Look at this, it’s a trailer from Disney+ Day that is longer than three seconds. The Proud Family is back, rebooted as The Proud Family: Louder and Prouder, set to debut on D+ in February 2022. As An Old, I did not watch The Proud Family in its original incarnation. I know it mostly for its theme song, brought to us by Solange featuring Destiny’s Child. The new show looks super cute, though, and of all the spaghetti thrown at the Disney+ wall on Friday, this sticks. It’s memorable—maybe because there’s actually more than ten seconds of footage—and it looks good.
For the youths who watched this show as a kid, does The Proud Family hold up for you? This is not a reboot/remake, Louder and Prouder is a revival, a third season following the original two season and a movie, featuring the original characters grown up. It’s an interesting approach because the appeal, then, is for the original audience who have aged up, as the characters have now aged up. I guess Disney feels like they’re not having trouble hooking the tween-and-under audience, it’s the older viewers with no kids they have to get more of, which is borne out by a recent report that Disney executives are arguing about adding non-family-friendly content to the platform.
That is obviously not the case here, Louder and Prouder looks very family friendly, even with the time jump and older characters.
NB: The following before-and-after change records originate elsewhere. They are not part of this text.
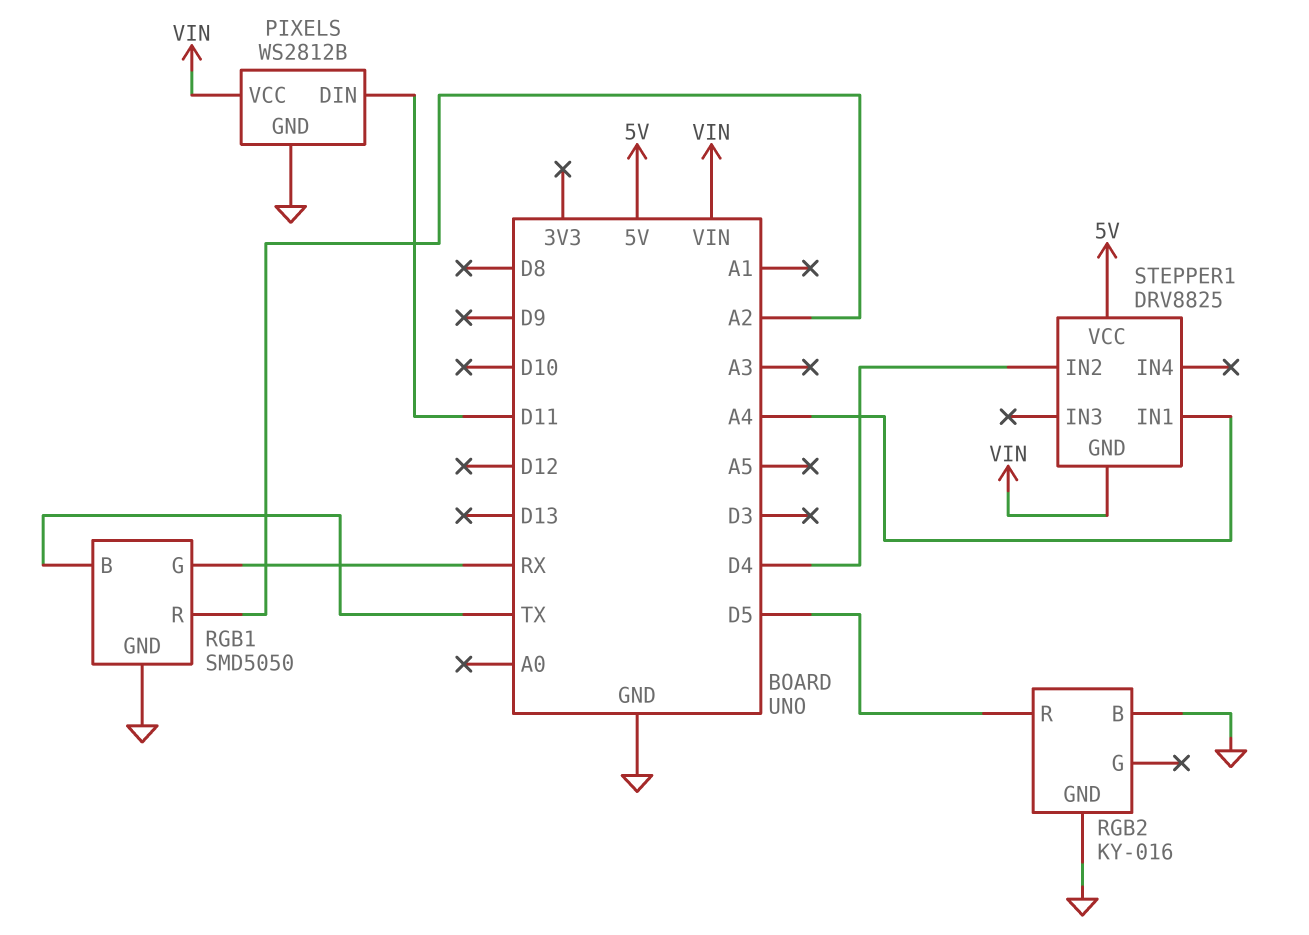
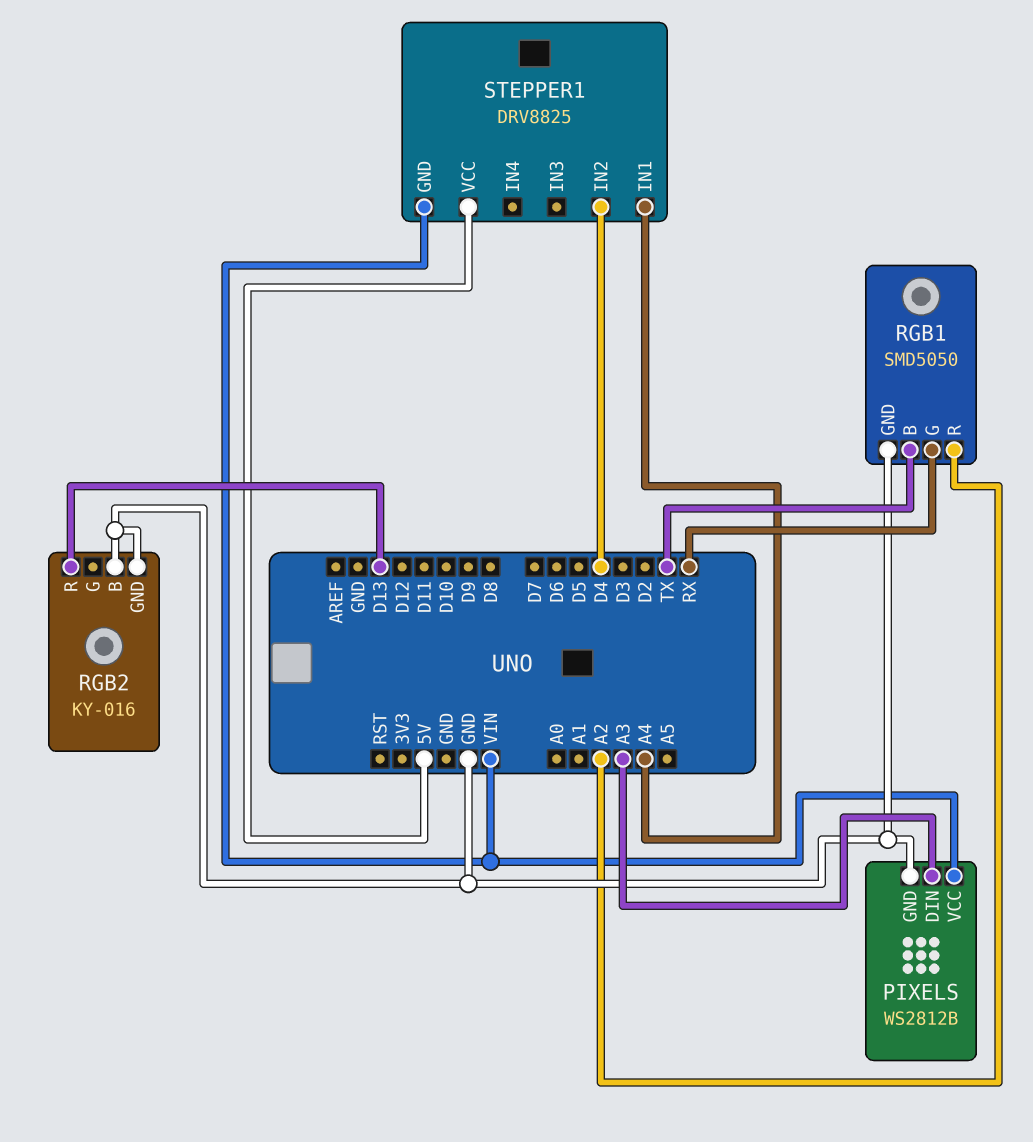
PIXELS pin DIN: D11 -> A3
RGB2 pin R: D5 -> D13

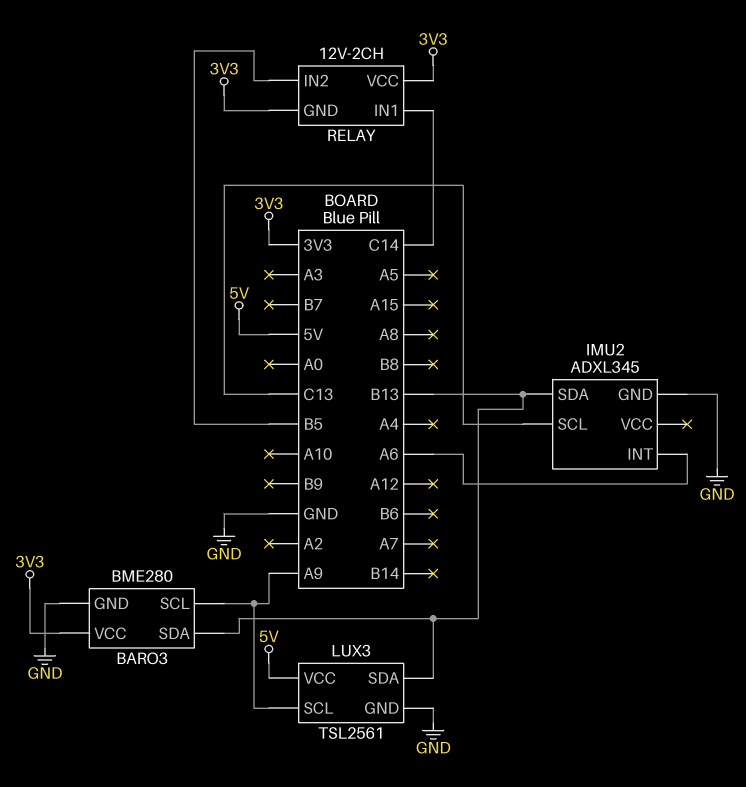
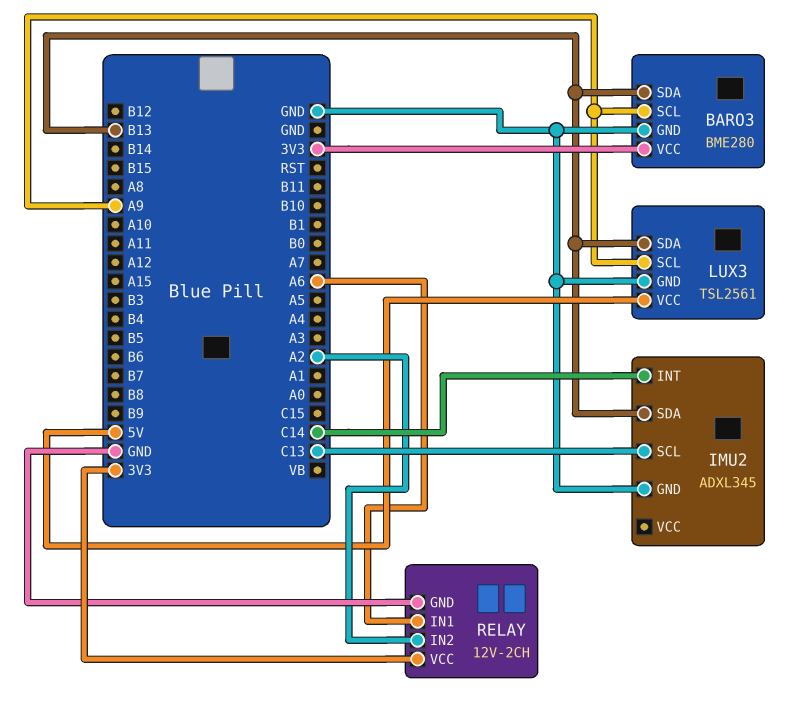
IMU2 pin INT: A6 -> C14
RELAY pin GND: 3V3 -> GND
RELAY pin IN1: C14 -> A6
RELAY pin IN2: B5 -> A2

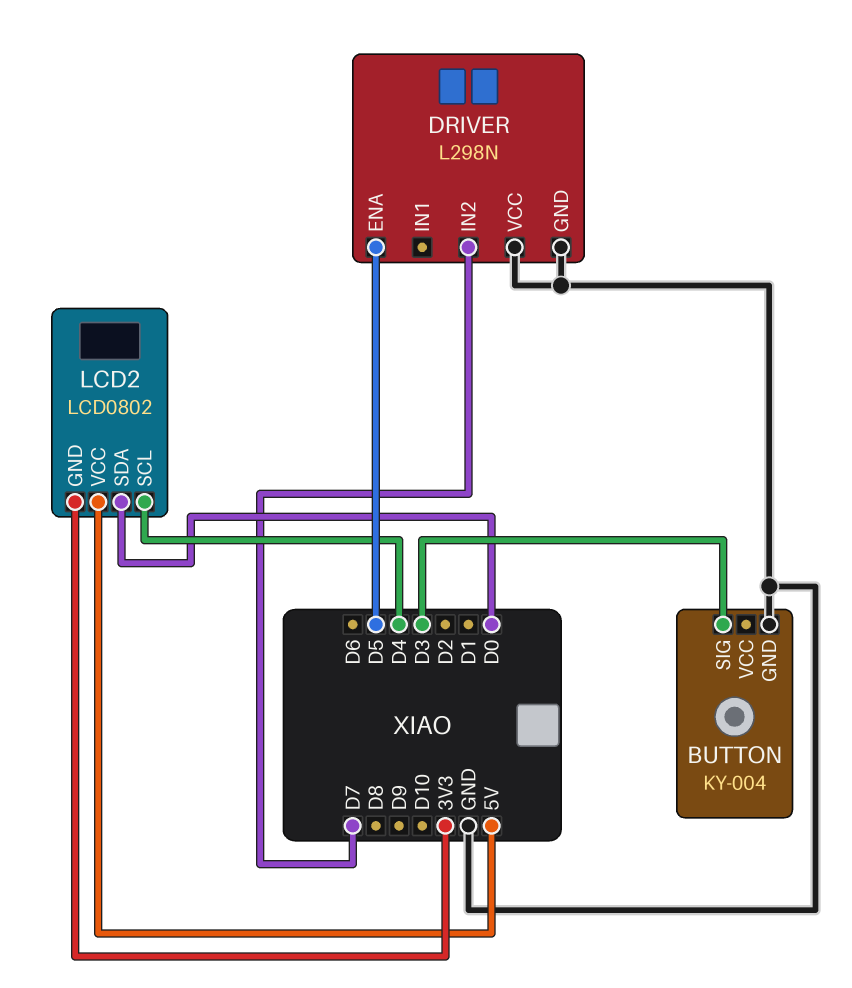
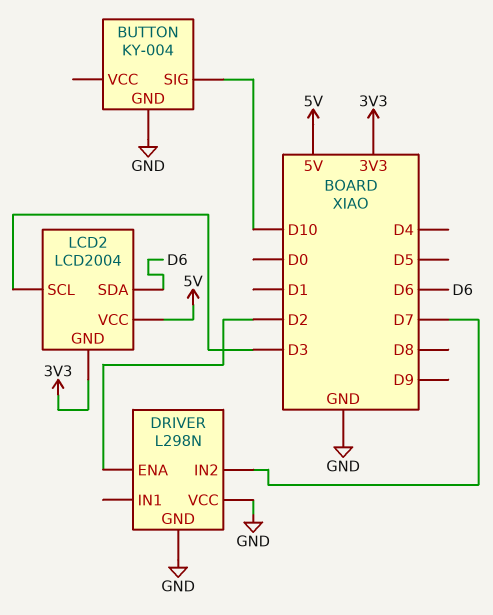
BUTTON pin SIG: D3 -> D10
DRIVER pin ENA: D5 -> D2
LCD2: LCD0802 -> LCD2004
LCD2 pin SCL: D4 -> D3
LCD2 pin SDA: D0 -> D6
Something like Hocus Pocus 2 probably fits into that mold, too. Annual spooky season replays have brought new audiences to it, but the sequel feels, so far, geared more toward OG fans grown up than catching new youngsters. But can Disney+ meet all its growth goals without expanding past the family-friendly filter? I am but one person but based on my own viewing habits…no. I watch very little Disney+. I don’t know why they’re torturing themselves, though. The answer is right there: Hulu. In other parts of the world, Disney+ is incorporated with Star, just fold Hulu into Disney+ in the same way and put all the grown ass stuff on Hulu but make it one log in to access both “sides” of the platform. That way, Hulu counts as Disney+ (and vice versa), and you get your adult-oriented stuff on the platform while still preserving a wall between the family friendly side and everything else. Honestly, business isn’t THAT hard.